C’est une grande leçon pour chacun. Chacun doit savoir qu’il est le garant de ses enfants et que ses enfants sont garants de lui, comme le disent les Sages (Kala 2; Chir HaChirim Rabah 1:24; Yalkout Chimoni Yérémia 267): « Au moment du don de la Torah, les Enfants d’Israël ont pris leurs enfants pour garants, et D. a accepté cette garantie ». L’homme doit savoir que ses enfants sont ses garants. Lorsque nous transgressons les commandements de D., nos enfants qui sont nos garants sont punis, ce qui est aussi une punition pour le père, comme il est écrit (Chemoth 34:7): « Il poursuit les méfaits des pères sur les enfants, sur les petits-enfants, jusqu’à la troisième et la quatrième génération », et ailleurs il est écrit (Yérémia 32:18): « Tu fais retomber la faute des pères sur la tête de leurs descendants ». Pourquoi les enfants sont-ils punis? Parce que les parents ont privé leurs enfants de la Torah, ne les ont pas habitués à obéir à ses commandements et ne les ont pas éduqués dans la voie de D.

Telle est la responsabilité des Enfants d’Israël les uns envers les autres, comme le disent les Sages (Chevouot 39a; Sanhédrin 27b; Sotah 37a): « Si l’un faute, l’autre qui est son garant (et aurait dû l’en empêcher) est aussi puni », et c’est pourquoi les Sages enseignent la responsabilité réciproque sur la base du verset (Vayikra 26:37): « Ils trébucheront l’un sur l’autre... » car du fait qu’ils sont liés les uns aux autres, l’un est puni pour la faute de l’autre, et tous deux sont coupables.
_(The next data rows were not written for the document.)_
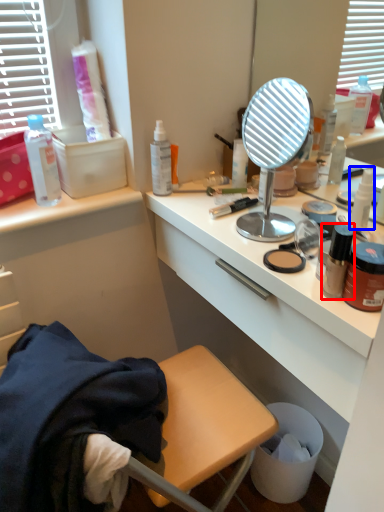
Question: Which of the following is the closest to the observer, bottle (highlighted by a red box) or bottle (highlighted by a blue box)?

Choices:
 (A) bottle
 (B) bottle

Answer: (A)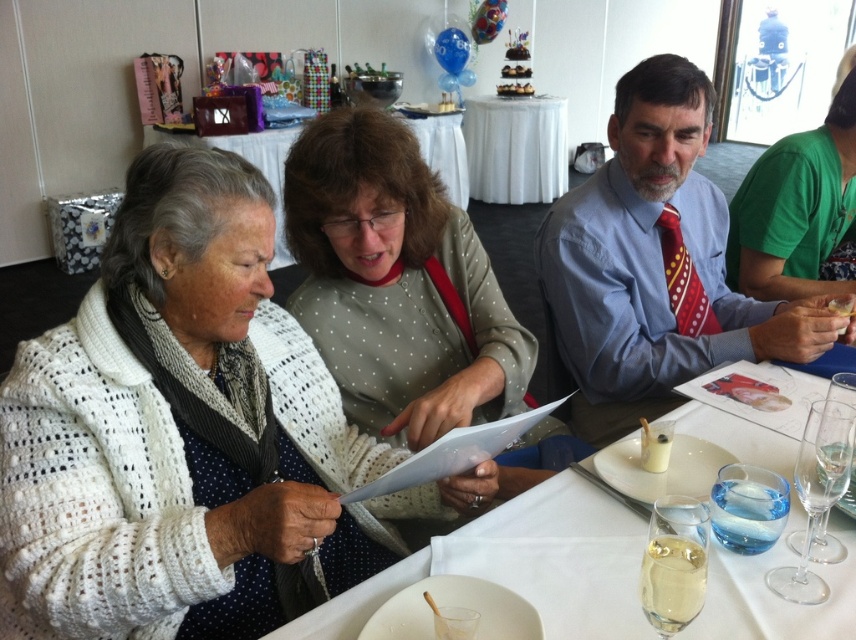
Does white paper at center appear under clear glass wine glass at lower center?

Correct, white paper at center is located below clear glass wine glass at lower center.

Is white paper at center smaller than clear glass wine glass at lower center?

No.

At what (x,y) coordinates should I click in order to perform the action: click on white paper at center. Please return your answer as a coordinate pair (x, y). The image size is (856, 640). Looking at the image, I should click on (474, 536).

Can you confirm if white paper at center is thinner than yellowish-brown crumbly bread at lower center?

No.

Who is more forward, (745, 440) or (843, 305)?

Positioned in front is point (745, 440).

Between point (522, 522) and point (853, 308), which one is positioned behind?

Point (853, 308)

The image size is (856, 640). In order to click on white paper at center in this screenshot , I will do `click(474, 536)`.

Between white paper at center and white cloth table at upper center, which one has more height?

With more height is white cloth table at upper center.

Image resolution: width=856 pixels, height=640 pixels. Identify the location of white paper at center. (474, 536).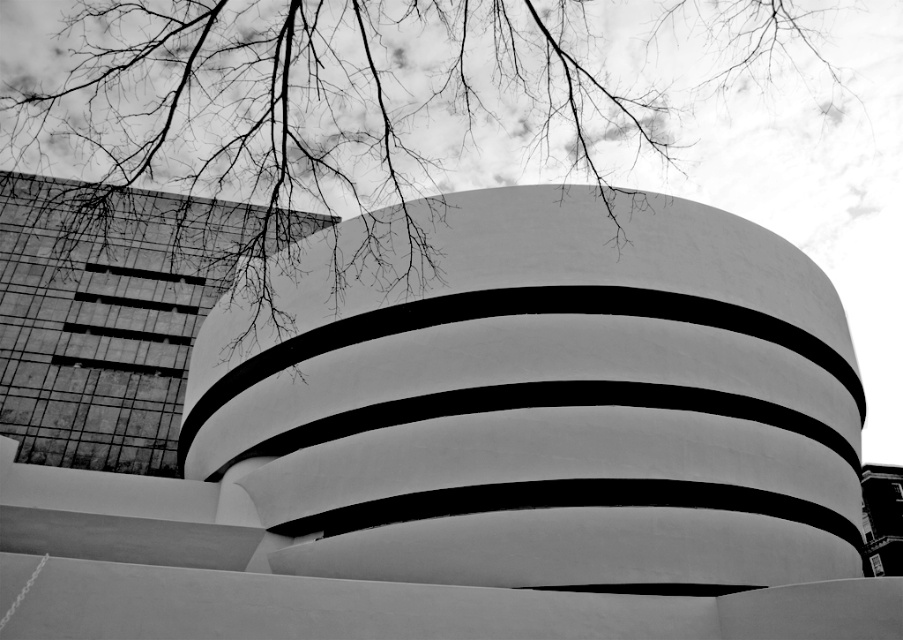
Looking at the image of the architectural structure, where is the white smooth building at center in relation to the bare branches at upper center?

The white smooth building at center is located to the left of the bare branches at upper center.

You are standing at the origin point of the coordinate system. You want to locate the white smooth building at center. Which direction should you move in the coordinate system to reach it?

Result: You should move towards the point with x coordinate greater than 0.692 and y coordinate greater than 0.527 to reach the white smooth building at center.

You are standing at the point marked as point (475,442) in the image. What object is directly in front of you?

The white smooth building at center is directly in front of you at point (475,442).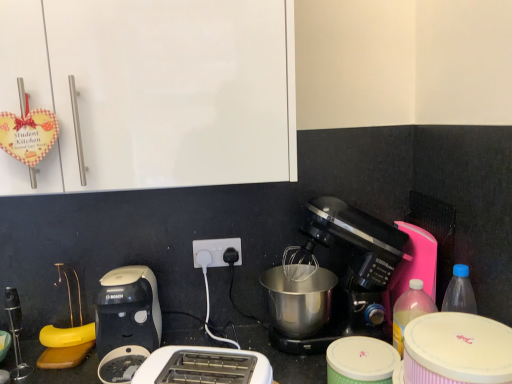
Locate an element on the screen. blank space above pink striped container at lower right, acting as the second appliance starting from the bottom (from a real-world perspective) is located at coordinates (459, 332).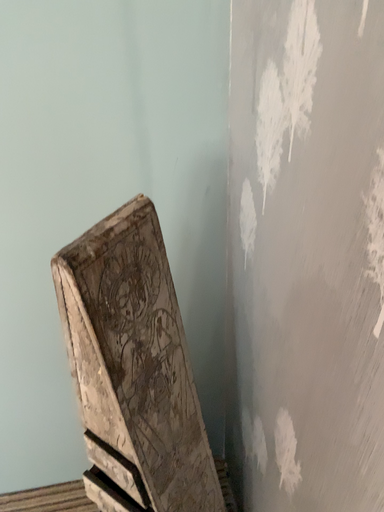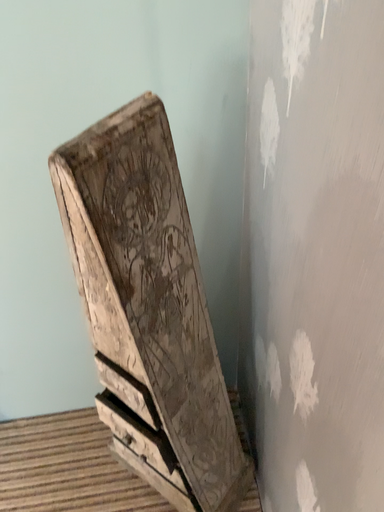
Question: How did the camera likely rotate when shooting the video?

Choices:
 (A) rotated downward
 (B) rotated upward

Answer: (A)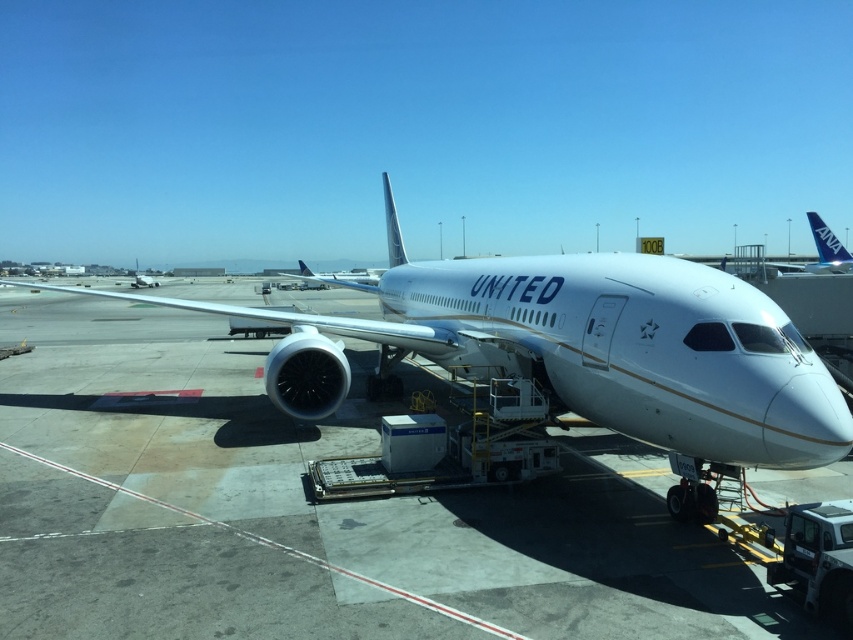
In the scene shown: You are a passenger standing at the jet bridge entrance. You see the white glossy airplane at center represented by point (579, 349). Where should you walk to board the airplane?

The white glossy airplane at center is represented by point (579, 349), so you should walk straight ahead along the jet bridge towards the point to board the airplane.

You are standing at the airport gate and want to locate the blue metallic airplane at upper right. According to the image coordinates, where exactly is it positioned?

The blue metallic airplane at upper right is positioned at point coordinates of (x=817, y=253).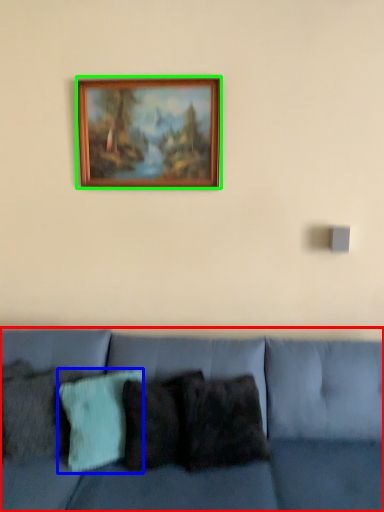
Question: Considering the real-world distances, which object is farthest from studio couch (highlighted by a red box)? pillow (highlighted by a blue box) or picture frame (highlighted by a green box)?

Choices:
 (A) pillow
 (B) picture frame

Answer: (B)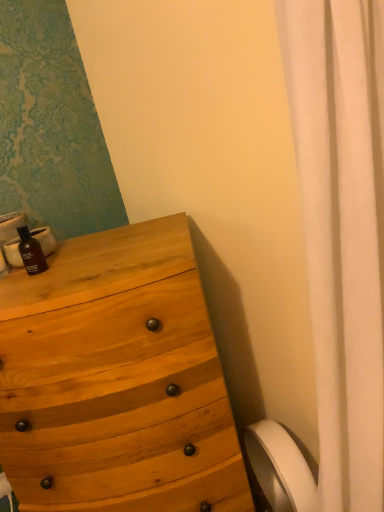
Where is `vacant space in front of matte black bottle at left`? This screenshot has width=384, height=512. vacant space in front of matte black bottle at left is located at coordinates (41, 295).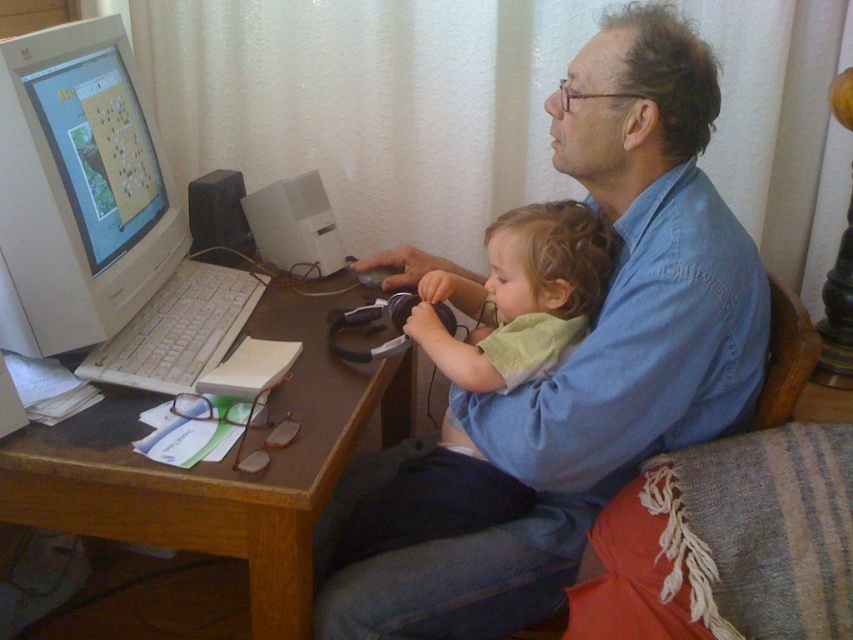
Question: Which object is farther from the camera taking this photo?

Choices:
 (A) green matte shirt at upper center
 (B) blue cotton shirt at upper right

Answer: (A)

Question: Is white wood computer desk at center positioned in front of light green fabric baby at center?

Choices:
 (A) yes
 (B) no

Answer: (A)

Question: Among these points, which one is nearest to the camera?

Choices:
 (A) (42, 324)
 (B) (727, 396)

Answer: (A)

Question: Can you confirm if blue cotton shirt at upper right is positioned below white glossy computer monitor at left?

Choices:
 (A) yes
 (B) no

Answer: (A)

Question: Estimate the real-world distances between objects in this image. Which object is closer to the light green fabric baby at center?

Choices:
 (A) blue cotton shirt at upper right
 (B) white wood computer desk at center

Answer: (A)

Question: Can you confirm if blue cotton shirt at upper right is positioned to the left of white glossy computer monitor at left?

Choices:
 (A) no
 (B) yes

Answer: (A)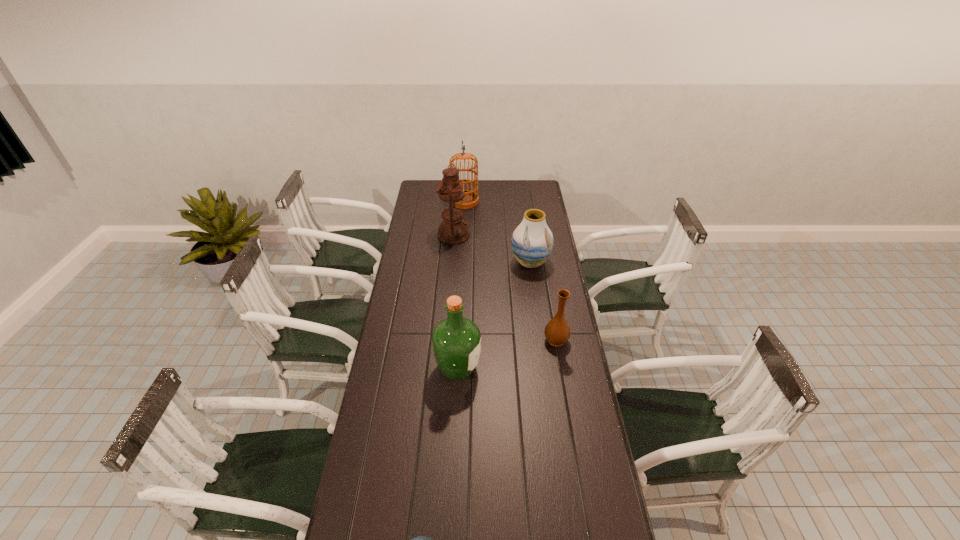
The width and height of the screenshot is (960, 540). I want to click on the closest vase relative to the leftmost vase, so click(557, 331).

Find the location of a particular element. free region that satisfies the following two spatial constraints: 1. on the front side of the fourth nearest object; 2. on the left side of the second farthest vase is located at coordinates (541, 340).

The height and width of the screenshot is (540, 960). What are the coordinates of `free space that satisfies the following two spatial constraints: 1. on the front side of the fifth nearest object; 2. on the right side of the farthest vase` in the screenshot? It's located at (451, 262).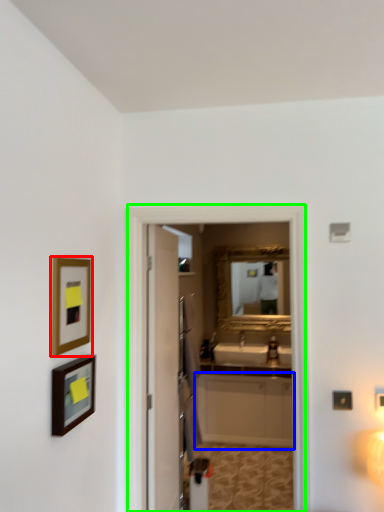
Question: Based on their relative distances, which object is nearer to picture frame (highlighted by a red box)? Choose from cabinetry (highlighted by a blue box) and screen door (highlighted by a green box).

Choices:
 (A) cabinetry
 (B) screen door

Answer: (B)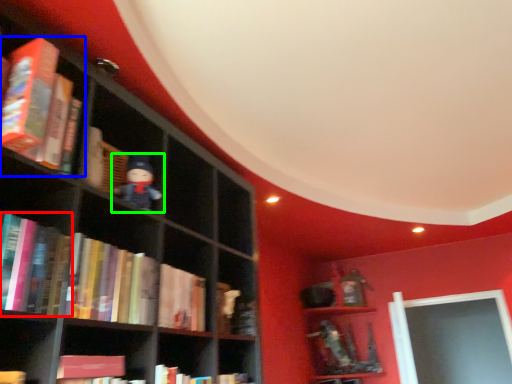
Question: Which is farther away from book (highlighted by a red box)? book (highlighted by a blue box) or toy (highlighted by a green box)?

Choices:
 (A) book
 (B) toy

Answer: (B)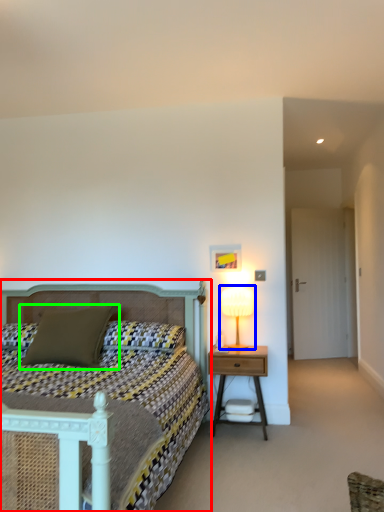
Question: Which object is the farthest from bed (highlighted by a red box)? Choose among these: table lamp (highlighted by a blue box) or pillow (highlighted by a green box).

Choices:
 (A) table lamp
 (B) pillow

Answer: (A)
Nous comprenons que Yéhouda ait pris un tel risque et  fût prêt à se faire esclave à la place de Benyamin dont il s’était porté garant. Chacun doit se porter garant de l’autre, l’aider et le soutenir dans l’observance de la Torah et de ses commandements, afin qu’aucun ne soit puni et que chacun reçoive sa juste récompense.